# Directions
Can you reproduce each of the items below, character for character?

# Records for the task

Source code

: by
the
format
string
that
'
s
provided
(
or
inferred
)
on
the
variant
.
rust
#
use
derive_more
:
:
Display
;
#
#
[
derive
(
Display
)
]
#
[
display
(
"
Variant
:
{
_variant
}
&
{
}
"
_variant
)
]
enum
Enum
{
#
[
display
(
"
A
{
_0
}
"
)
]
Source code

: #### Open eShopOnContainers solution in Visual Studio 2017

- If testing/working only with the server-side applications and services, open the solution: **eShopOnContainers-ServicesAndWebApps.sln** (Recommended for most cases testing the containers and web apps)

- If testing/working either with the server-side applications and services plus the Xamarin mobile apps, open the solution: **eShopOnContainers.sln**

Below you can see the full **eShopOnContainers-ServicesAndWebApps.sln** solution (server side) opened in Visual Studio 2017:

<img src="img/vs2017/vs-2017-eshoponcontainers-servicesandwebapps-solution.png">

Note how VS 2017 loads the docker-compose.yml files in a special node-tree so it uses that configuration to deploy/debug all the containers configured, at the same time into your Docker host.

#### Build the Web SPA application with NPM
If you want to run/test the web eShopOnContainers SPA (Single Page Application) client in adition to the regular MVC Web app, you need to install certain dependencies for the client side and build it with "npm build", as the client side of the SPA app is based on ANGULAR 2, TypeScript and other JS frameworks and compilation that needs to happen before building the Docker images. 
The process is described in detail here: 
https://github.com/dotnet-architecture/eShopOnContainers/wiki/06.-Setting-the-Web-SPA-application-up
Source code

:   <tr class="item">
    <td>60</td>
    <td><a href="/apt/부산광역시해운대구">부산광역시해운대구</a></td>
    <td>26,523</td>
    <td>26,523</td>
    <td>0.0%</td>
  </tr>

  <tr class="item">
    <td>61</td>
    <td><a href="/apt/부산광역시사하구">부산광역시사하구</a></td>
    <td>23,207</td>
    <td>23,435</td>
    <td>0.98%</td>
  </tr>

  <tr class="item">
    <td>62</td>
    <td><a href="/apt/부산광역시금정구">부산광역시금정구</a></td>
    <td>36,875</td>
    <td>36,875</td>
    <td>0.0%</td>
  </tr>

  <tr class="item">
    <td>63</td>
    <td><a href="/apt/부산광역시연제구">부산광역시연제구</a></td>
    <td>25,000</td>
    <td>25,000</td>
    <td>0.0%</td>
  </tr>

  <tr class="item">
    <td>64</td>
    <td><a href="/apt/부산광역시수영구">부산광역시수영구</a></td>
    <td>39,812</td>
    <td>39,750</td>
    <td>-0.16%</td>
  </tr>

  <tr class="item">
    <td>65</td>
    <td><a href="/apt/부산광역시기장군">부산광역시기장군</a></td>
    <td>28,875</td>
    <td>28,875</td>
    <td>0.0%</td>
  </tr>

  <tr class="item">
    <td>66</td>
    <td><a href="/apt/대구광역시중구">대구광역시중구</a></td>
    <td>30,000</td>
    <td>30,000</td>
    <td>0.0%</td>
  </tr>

# Task response
Source code

: by
the
format
string
that
'
s
provided
(
or
inferred
)
on
the
variant
.
rust
#
use
derive_more
:
:
Display
;
#
#
[
derive
(
Display
)
]
#
[
display
(
"
Variant
:
{
_variant
}
&
{
}
"
_variant
)
]
enum
Enum
{
#
[
display
(
"
A
{
_0
}
"
)
]
Source code

: #### Open eShopOnContainers solution in Visual Studio 2017

- If testing/working only with the server-side applications and services, open the solution: **eShopOnContainers-ServicesAndWebApps.sln** (Recommended for most cases testing the containers and web apps)

- If testing/working either with the server-side applications and services plus the Xamarin mobile apps, open the solution: **eShopOnContainers.sln**

Below you can see the full **eShopOnContainers-ServicesAndWebApps.sln** solution (server side) opened in Visual Studio 2017:

<img src="img/vs2017/vs-2017-eshoponcontainers-servicesandwebapps-solution.png">

Note how VS 2017 loads the docker-compose.yml files in a special node-tree so it uses that configuration to deploy/debug all the containers configured, at the same time into your Docker host.

#### Build the Web SPA application with NPM
If you want to run/test the web eShopOnContainers SPA (Single Page Application) client in adition to the regular MVC Web app, you need to install certain dependencies for the client side and build it with "npm build", as the client side of the SPA app is based on ANGULAR 2, TypeScript and other JS frameworks and compilation that needs to happen before building the Docker images. 
The process is described in detail here: 
https://github.com/dotnet-architecture/eShopOnContainers/wiki/06.-Setting-the-Web-SPA-application-up
Source code

:   <tr class="item">
    <td>60</td>
    <td><a href="/apt/부산광역시해운대구">부산광역시해운대구</a></td>
    <td>26,523</td>
    <td>26,523</td>
    <td>0.0%</td>
  </tr>

  <tr class="item">
    <td>61</td>
    <td><a href="/apt/부산광역시사하구">부산광역시사하구</a></td>
    <td>23,207</td>
    <td>23,435</td>
    <td>0.98%</td>
  </tr>

  <tr class="item">
    <td>62</td>
    <td><a href="/apt/부산광역시금정구">부산광역시금정구</a></td>
    <td>36,875</td>
    <td>36,875</td>
    <td>0.0%</td>
  </tr>

  <tr class="item">
    <td>63</td>
    <td><a href="/apt/부산광역시연제구">부산광역시연제구</a></td>
    <td>25,000</td>
    <td>25,000</td>
    <td>0.0%</td>
  </tr>

  <tr class="item">
    <td>64</td>
    <td><a href="/apt/부산광역시수영구">부산광역시수영구</a></td>
    <td>39,812</td>
    <td>39,750</td>
    <td>-0.16%</td>
  </tr>

  <tr class="item">
    <td>65</td>
    <td><a href="/apt/부산광역시기장군">부산광역시기장군</a></td>
    <td>28,875</td>
    <td>28,875</td>
    <td>0.0%</td>
  </tr>

  <tr class="item">
    <td>66</td>
    <td><a href="/apt/대구광역시중구">대구광역시중구</a></td>
    <td>30,000</td>
    <td>30,000</td>
    <td>0.0%</td>
  </tr>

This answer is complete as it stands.